# Document
## begin

# Sample size for proportions in repeated measures

I'm trying to help a scientist design a study for the occurrence of salmonella microbes. He would like to compare an experimental antimicrobial formulation against a chlorine (bleach) at poultry farms. Because background rates of salmonella differ over time, he plans to measure % poultry w/salmonella before treatment, and after treatment. So the measurement will be the difference of before/after % salmonella for the experimental vs. chlorine formulas.

## end

Saved entries:
## begin

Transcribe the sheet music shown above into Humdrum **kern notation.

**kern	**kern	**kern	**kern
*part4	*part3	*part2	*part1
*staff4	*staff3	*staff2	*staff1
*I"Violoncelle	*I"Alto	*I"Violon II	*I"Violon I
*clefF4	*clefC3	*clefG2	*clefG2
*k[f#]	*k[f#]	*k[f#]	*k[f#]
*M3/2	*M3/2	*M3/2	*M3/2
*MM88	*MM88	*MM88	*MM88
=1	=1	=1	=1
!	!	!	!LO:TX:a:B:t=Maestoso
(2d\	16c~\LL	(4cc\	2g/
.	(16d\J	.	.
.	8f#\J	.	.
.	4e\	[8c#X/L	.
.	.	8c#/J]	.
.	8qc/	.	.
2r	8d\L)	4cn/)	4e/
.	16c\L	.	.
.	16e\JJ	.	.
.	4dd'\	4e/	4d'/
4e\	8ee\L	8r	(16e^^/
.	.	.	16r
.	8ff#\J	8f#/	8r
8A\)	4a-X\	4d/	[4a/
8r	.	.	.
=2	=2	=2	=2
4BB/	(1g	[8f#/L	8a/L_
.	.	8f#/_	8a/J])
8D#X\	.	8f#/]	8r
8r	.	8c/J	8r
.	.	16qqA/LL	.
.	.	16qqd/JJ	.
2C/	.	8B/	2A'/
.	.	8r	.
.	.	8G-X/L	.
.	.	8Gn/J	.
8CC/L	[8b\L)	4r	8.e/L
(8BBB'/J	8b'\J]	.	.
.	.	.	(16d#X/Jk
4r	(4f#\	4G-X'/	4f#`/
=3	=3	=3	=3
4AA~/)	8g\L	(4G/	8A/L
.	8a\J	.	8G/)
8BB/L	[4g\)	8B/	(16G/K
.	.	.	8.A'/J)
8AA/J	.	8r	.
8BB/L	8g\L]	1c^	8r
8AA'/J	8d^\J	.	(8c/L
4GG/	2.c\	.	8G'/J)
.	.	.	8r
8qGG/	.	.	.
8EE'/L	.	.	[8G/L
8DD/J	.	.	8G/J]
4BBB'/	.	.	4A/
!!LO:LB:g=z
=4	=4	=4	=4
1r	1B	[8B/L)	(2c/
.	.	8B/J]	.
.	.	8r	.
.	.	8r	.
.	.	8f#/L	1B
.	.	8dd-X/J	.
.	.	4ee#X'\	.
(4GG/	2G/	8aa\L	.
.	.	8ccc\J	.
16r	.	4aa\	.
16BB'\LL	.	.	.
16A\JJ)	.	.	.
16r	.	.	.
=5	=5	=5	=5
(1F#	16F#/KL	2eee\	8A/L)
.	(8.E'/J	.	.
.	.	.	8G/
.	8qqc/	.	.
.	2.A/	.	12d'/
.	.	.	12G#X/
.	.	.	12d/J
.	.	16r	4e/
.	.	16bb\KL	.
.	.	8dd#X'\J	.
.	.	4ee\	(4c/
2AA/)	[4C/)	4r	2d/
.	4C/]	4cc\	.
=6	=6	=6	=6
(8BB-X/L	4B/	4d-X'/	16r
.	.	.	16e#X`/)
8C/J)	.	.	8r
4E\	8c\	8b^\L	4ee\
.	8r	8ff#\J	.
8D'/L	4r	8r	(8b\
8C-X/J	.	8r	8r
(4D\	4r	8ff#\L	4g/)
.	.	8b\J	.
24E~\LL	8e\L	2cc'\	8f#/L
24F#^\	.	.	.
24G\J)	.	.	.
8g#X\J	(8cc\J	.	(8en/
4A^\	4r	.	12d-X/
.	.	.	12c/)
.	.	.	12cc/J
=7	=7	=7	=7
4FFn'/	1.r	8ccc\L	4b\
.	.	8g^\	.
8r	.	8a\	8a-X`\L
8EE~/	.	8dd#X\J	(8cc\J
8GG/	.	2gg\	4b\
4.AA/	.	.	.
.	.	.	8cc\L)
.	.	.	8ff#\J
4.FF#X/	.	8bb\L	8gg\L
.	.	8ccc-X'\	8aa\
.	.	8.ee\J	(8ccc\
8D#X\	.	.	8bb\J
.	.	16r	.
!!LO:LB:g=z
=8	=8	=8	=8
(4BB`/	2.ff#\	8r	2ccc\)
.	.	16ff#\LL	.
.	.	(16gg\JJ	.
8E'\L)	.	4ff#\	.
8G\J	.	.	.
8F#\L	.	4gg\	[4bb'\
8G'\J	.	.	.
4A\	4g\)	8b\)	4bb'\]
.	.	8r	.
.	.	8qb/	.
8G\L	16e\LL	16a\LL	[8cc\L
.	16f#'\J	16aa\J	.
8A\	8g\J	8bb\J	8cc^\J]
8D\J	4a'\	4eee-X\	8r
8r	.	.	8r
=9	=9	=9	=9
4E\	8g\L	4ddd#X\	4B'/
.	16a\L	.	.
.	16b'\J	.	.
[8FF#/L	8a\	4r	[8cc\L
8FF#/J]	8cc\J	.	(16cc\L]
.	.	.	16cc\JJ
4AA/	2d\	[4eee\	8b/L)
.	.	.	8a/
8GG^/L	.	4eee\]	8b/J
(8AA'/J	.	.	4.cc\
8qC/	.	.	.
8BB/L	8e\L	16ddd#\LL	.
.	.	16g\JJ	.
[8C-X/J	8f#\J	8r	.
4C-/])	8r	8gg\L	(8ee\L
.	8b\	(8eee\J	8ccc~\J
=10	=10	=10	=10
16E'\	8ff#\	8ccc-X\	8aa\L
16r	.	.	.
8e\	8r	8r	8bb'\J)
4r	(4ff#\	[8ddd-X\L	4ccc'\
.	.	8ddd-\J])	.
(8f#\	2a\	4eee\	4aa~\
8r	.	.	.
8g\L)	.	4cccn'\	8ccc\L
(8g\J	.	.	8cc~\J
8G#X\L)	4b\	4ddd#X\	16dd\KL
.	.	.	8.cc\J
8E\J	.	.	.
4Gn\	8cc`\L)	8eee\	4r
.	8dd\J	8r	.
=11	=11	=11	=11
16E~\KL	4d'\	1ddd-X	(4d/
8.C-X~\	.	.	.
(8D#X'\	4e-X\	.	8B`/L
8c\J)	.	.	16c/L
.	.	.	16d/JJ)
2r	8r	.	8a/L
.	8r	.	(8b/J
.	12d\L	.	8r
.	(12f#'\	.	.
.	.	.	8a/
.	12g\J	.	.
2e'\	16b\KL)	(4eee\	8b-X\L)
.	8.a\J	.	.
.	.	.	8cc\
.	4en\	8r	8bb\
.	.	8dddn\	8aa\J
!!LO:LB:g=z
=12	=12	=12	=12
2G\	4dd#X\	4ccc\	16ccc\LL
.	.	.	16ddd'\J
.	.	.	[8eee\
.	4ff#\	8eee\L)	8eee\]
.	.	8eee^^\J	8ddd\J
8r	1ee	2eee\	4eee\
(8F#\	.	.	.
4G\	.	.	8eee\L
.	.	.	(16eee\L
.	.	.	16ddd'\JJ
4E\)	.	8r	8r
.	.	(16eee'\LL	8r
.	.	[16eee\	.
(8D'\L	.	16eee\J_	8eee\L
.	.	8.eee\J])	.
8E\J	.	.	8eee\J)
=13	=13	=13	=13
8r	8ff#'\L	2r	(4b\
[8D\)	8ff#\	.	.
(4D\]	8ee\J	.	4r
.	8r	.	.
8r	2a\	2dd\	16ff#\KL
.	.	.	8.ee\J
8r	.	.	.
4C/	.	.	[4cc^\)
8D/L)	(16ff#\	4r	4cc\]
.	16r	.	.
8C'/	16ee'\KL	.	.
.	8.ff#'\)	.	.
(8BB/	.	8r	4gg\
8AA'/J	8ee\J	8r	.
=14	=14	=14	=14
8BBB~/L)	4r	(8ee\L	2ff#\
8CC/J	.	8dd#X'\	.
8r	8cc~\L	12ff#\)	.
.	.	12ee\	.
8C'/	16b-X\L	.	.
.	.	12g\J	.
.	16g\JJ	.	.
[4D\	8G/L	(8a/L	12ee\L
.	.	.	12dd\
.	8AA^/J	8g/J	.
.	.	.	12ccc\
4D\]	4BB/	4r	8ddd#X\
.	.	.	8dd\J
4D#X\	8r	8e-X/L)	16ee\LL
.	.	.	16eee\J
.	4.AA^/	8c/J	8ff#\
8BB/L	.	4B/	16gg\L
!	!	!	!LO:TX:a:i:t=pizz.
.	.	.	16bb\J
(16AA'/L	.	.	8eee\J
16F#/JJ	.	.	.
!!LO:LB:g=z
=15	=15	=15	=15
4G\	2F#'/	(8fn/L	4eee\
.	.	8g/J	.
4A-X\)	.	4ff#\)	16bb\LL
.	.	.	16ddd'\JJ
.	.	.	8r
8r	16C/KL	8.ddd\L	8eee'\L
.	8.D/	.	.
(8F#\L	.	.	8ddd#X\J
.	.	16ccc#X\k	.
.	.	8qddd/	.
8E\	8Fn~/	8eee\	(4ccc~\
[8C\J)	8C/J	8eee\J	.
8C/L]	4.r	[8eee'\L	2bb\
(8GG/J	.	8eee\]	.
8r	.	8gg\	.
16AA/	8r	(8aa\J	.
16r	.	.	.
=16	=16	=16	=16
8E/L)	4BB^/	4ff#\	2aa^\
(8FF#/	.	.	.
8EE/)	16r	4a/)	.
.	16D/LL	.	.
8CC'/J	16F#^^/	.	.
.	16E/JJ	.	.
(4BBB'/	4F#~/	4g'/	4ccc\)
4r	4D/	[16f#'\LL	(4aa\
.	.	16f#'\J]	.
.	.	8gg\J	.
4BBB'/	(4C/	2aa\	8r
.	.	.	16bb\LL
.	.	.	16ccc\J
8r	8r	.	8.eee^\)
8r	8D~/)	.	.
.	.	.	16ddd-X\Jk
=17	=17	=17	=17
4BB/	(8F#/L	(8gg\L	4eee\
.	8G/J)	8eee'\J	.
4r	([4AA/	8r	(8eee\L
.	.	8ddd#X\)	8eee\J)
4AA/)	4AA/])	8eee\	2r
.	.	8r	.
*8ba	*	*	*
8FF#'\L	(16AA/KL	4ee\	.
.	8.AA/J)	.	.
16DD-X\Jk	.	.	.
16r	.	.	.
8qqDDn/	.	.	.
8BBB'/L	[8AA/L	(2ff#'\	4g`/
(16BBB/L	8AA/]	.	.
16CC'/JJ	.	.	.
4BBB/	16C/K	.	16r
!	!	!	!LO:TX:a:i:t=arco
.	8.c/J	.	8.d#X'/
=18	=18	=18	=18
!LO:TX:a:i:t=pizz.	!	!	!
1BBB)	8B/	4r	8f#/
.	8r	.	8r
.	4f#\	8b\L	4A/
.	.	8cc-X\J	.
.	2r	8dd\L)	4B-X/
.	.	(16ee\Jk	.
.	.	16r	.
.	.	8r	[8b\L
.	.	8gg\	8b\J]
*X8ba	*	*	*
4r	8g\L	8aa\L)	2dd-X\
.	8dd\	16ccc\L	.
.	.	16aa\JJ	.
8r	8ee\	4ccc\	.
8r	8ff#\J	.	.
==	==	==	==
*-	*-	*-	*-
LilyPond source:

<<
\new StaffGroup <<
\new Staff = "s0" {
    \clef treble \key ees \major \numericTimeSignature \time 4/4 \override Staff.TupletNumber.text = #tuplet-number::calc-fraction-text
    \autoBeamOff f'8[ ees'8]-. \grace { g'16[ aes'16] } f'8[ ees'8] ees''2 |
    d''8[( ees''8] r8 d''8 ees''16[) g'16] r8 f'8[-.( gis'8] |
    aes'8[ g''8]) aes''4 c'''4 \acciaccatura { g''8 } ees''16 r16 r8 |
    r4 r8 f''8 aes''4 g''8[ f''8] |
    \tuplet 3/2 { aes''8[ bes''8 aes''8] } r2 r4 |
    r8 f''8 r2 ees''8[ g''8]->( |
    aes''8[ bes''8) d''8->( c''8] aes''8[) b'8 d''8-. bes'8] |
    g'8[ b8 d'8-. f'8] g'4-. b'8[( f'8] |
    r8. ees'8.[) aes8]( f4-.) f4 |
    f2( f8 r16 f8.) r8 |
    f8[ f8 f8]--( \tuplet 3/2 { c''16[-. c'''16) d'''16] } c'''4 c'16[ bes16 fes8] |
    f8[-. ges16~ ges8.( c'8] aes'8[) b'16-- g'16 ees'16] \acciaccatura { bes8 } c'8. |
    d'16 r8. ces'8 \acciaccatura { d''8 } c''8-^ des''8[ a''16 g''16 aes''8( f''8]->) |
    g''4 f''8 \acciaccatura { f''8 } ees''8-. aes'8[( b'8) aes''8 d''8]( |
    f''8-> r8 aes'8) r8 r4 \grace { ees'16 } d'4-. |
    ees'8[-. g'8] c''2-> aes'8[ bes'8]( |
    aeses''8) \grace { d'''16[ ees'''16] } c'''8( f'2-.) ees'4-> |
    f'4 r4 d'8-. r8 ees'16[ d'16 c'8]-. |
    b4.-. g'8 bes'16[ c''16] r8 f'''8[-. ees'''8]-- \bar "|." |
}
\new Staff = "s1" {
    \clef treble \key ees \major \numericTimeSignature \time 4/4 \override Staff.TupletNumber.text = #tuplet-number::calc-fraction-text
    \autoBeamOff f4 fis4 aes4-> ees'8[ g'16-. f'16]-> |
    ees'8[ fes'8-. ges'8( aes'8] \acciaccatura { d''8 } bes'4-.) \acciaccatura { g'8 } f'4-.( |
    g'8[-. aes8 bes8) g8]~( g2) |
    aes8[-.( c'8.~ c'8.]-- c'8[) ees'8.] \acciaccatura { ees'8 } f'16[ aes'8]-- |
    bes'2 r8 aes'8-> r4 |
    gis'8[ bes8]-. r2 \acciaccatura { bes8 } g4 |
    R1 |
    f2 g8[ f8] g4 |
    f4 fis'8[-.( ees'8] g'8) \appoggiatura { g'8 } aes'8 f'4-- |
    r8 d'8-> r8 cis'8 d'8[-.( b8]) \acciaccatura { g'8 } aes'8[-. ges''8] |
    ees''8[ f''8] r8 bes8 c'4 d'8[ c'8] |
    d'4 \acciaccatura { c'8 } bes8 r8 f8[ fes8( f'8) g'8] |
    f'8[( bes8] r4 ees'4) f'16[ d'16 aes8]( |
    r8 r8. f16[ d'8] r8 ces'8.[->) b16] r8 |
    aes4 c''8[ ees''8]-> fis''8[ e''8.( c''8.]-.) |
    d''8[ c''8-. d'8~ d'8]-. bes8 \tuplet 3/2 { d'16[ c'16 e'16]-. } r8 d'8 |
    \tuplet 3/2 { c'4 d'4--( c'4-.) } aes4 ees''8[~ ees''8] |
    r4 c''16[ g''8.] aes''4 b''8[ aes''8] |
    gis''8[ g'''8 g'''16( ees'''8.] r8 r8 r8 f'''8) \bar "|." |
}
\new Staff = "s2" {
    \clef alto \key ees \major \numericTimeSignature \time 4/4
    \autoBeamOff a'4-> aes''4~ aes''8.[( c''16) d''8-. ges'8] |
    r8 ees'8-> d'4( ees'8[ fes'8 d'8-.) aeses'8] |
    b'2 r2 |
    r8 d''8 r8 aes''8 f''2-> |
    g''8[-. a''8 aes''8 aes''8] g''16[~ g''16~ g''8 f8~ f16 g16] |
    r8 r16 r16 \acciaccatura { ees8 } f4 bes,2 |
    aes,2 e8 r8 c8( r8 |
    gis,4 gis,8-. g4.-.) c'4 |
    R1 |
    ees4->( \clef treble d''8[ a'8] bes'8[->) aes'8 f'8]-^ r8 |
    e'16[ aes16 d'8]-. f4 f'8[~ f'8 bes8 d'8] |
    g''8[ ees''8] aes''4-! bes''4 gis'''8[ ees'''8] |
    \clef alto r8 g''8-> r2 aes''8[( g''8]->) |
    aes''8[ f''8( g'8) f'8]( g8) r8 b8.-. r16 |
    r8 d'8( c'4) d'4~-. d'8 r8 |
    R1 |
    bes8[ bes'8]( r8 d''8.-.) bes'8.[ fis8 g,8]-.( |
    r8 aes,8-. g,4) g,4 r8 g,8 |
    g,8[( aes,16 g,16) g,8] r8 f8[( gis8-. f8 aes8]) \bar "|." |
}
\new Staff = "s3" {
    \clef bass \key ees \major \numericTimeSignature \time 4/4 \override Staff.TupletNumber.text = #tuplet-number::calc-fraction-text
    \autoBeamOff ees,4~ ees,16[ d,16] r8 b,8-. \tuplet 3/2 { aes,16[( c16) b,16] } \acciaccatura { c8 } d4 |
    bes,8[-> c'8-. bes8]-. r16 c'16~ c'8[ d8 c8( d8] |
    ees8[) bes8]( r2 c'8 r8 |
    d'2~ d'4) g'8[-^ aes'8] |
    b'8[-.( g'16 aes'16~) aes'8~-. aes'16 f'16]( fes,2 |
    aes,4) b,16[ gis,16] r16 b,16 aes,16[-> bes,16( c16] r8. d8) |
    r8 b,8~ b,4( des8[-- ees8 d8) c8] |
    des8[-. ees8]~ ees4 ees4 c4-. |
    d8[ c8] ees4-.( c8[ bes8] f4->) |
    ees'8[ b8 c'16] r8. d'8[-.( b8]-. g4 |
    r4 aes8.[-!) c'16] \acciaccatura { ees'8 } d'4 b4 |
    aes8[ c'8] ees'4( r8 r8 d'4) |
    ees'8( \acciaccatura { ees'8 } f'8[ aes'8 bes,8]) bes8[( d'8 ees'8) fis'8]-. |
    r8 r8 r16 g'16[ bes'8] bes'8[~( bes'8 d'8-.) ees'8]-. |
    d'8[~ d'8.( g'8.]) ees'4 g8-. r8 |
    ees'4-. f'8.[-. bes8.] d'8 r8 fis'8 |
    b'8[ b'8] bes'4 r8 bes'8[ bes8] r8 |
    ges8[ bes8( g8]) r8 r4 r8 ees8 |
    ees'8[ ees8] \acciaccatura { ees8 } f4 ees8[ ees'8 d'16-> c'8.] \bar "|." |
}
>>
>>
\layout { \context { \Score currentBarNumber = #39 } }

## end

# Given instruction
Duplicate the part of the sample-size post between "# Sample size" and "vs. chlorine formulas.", inclusive.

# Answer to the exercise
# Sample size for proportions in repeated measures

I'm trying to help a scientist design a study for the occurrence of salmonella microbes. He would like to compare an experimental antimicrobial formulation against a chlorine (bleach) at poultry farms. Because background rates of salmonella differ over time, he plans to measure % poultry w/salmonella before treatment, and after treatment. So the measurement will be the difference of before/after % salmonella for the experimental vs. chlorine formulas.